I wanted to include a niggling detail about the hardness for Independent Set. Recall that in our reduction, our hyperedges involved $k/2$ distinct sets from $\{0,1\}^L_v$ and $k/2$ distinct sets from $\{0,1\}^L_{v'}$, whenever $(u,v)$ and $(u,v')$ were both in $E$.

It is important (why?) to allow the case $v' = v$. However this requires us to take a little care. First of all, in this case, we need to take the hyperedges to be of the form $\{A_1^v, ..., A_k^v\}$ where all $k$ sets are all distinct. This will still be a hyperedge iff $\pi_{v \to u}(\cap_{i=1}^{k/2} A_i)$ is disjoint from $\pi_{v \to u}(\cap_{i=k/2+1}^{k} A_i)$.

Suppose that $v$ is a "good" vertex. We know that $\mathcal{F}_v$ is too big to be $k/2$-wise $t$-intersecting, so it contains some "good" sets $A_1^{v}, ..., A_{k/2}^v$ with intersection size less than $t$. We took Sugg($v$) to be this intersection.

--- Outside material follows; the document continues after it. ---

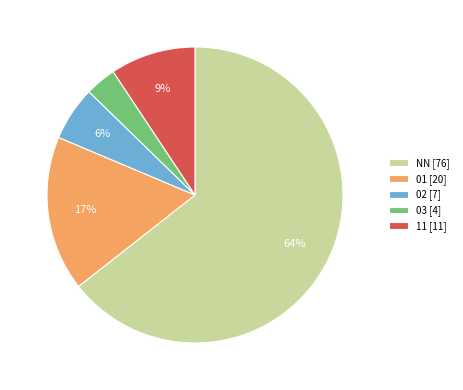

Which slice represents more than half of the pie?

NN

As we saw in class, if $v$ has a neighbor $u$, and $v'$ is another good neighbor of $u$, then Sugg($v$) and Sugg($v'$) are "consistent" label sets (i.e., when projected to $u$, they agree on at least one key). In particular, Sugg($v$) and Sugg($v'$) must certainly be nonempty.

The tiny tricky part now is the following: This argument relies on $v' \neq v$! If $v' = v$ then you only have $k/2$ "good" sets in play, and you can't make any sort of argument based on size-$k$ hyperedges. In particular, if $v$ has no other "good" distance-2 neighbors, Sugg($v$) may well be empty!


But: it's not like it's a problem. In this case, just put an arbitrary element into Sugg($v$). Then the soundness argument is fine; any neighbor $u$ of $v$ must have $v$ as its buddy, and then of course the $(u,v)$ constraint will be satisfied with probability $1$!